AI Is Getting Cheaper. That Won’t Fix Everything

For a technology that promises to help businesses cut costs, artificial intelligence has had a big problem with being so costly.

AI’s scaling laws, which say that you need more computing power to make more powerful models, have put tech companies on a race to spend billions of dollars building vast data centers and buying powerful chips — costs they can’t help passing on to their customers. Google’s AI tool for generating documents or emails for office workers is not cheap. It adds $20 to their employer’s monthly $6 bill for the company’s Workspace suite, per staff member. Microsoft Corp.’s Copilot AI assistant costs $30 a month per worker.

Meanwhile, the cost of deploying AI directly into a company’s systems can cost between $5 million and $20 million, according to research firm Gartner, which estimates that 30% of generative AI projects will be abandoned by the end of 2025 in part because of all that expense.

The good news for those customers is that AI costs appear to be coming down, helping to close the gap between benefit and investment. The bad news: That still doesn’t address the bigger issue of utility, which will take a few years yet to solve.
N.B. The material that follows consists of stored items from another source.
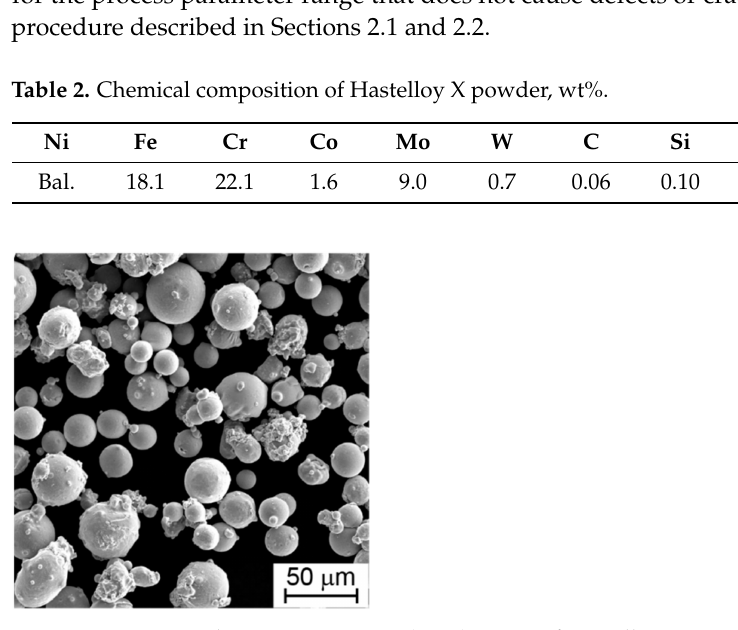
Figure 5. Scanning electron microscope (SEM) image of Hastelloy-X powder.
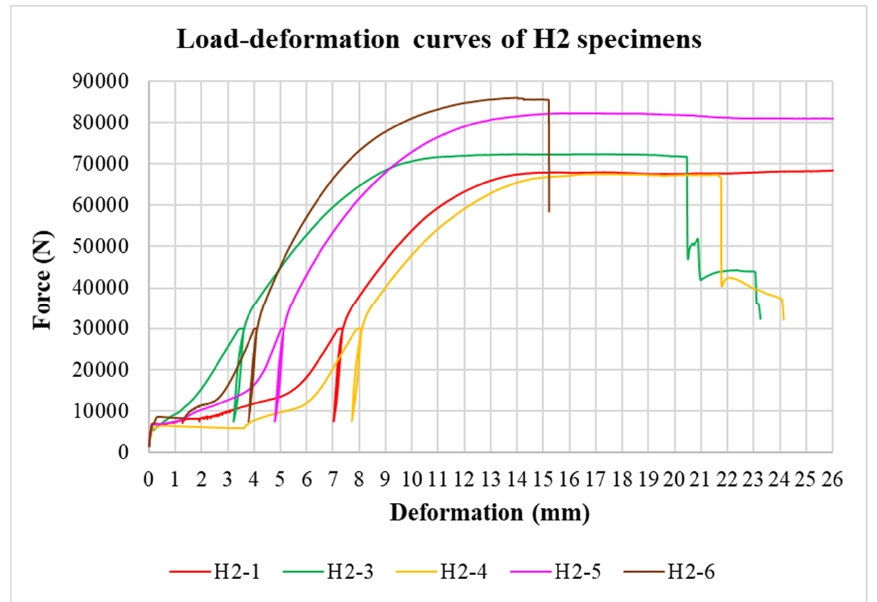
Figure 12. Load-deformation curves of H2 specimens. Table 6. Results of the experimental testing of H2 specimens.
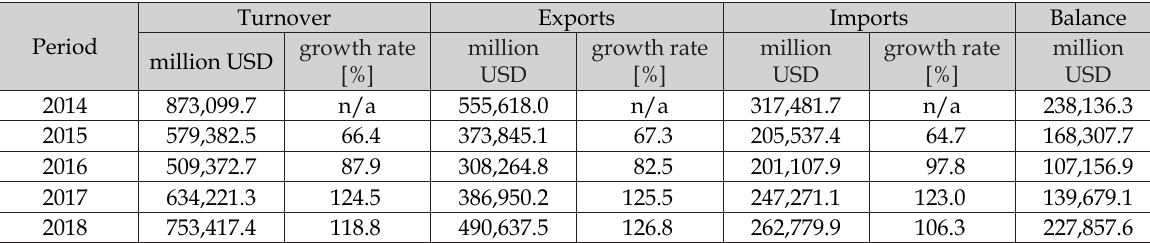
Table 2. Dynamics of foreign merchandise trade of the EAEU with third countries.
The prevailing wisdom in Silicon Valley is to keep spending to get a foothold on the future. On Tuesday, Microsoft announced that its capital expenditures hit a record $19 billion in the last quarter, more than 80% higher than last year. Chief Executive Officer Satya Nadella said all that investment would continue to “capture the opportunity of AI.” Alphabet Inc. CEO Sundar Pichai said much the same in a recent earnings call about Google’s results: “The risk of underinvesting is dramatically greater than the risk of overinvesting for us.” Investors aren’t entirely buying it: Microsoft’s shares are down about 2% since its latest earnings announcement, Google’s by 5%.